* _Work to complete_
Write out each record exactly and skip every image.

=== The input ===

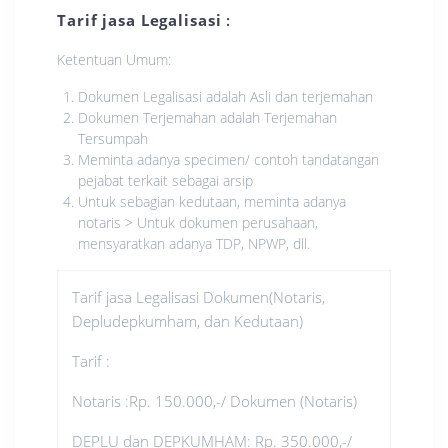
Tarif jasa Legalisasi
:
Ketentuan Umum:
Dokumen Legalisasi adalah Asli dan terjemahan
Dokumen Terjemahan adalah Terjemahan
Tersumpah
Meminta adanya specimen/ contoh tandatangan
pejabat terkait sebagai arsip
Untuk sebagian kedutaan, meminta adanya
notaris > Untuk dokumen perusahaan,
mensyaratkan adanya TDP, NPWP, dll.
Tarif jasa Legalisasi Dokumen(Notaris,
Depludepkumham, dan Kedutaan)
Tarif :
Notaris :Rp. 150.000,-/ Dokumen (Notaris)
DEPLU dan DEPKUMHAM: Rp. 350.000,-/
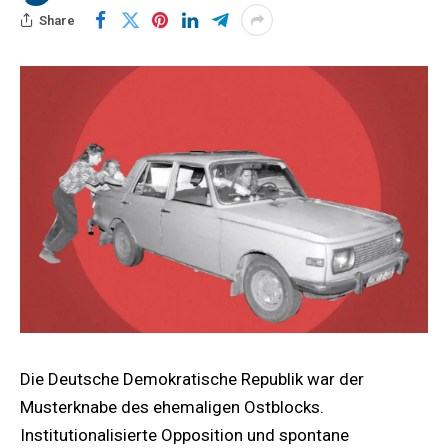
Share
Die Deutsche Demokratische Republik war der
Musterknabe des ehemaligen Ostblocks.
Institutionalisierte Opposition und spontane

===

* _Reply_
Tarif jasa Legalisasi
:
Ketentuan Umum:
Dokumen Legalisasi adalah Asli dan terjemahan
Dokumen Terjemahan adalah Terjemahan
Tersumpah
Meminta adanya specimen/ contoh tandatangan
pejabat terkait sebagai arsip
Untuk sebagian kedutaan, meminta adanya
notaris > Untuk dokumen perusahaan,
mensyaratkan adanya TDP, NPWP, dll.
Tarif jasa Legalisasi Dokumen(Notaris,
Depludepkumham, dan Kedutaan)
Tarif :
Notaris :Rp. 150.000,-/ Dokumen (Notaris)
DEPLU dan DEPKUMHAM: Rp. 350.000,-/
Share
Die Deutsche Demokratische Republik war der
Musterknabe des ehemaligen Ostblocks.
Institutionalisierte Opposition und spontane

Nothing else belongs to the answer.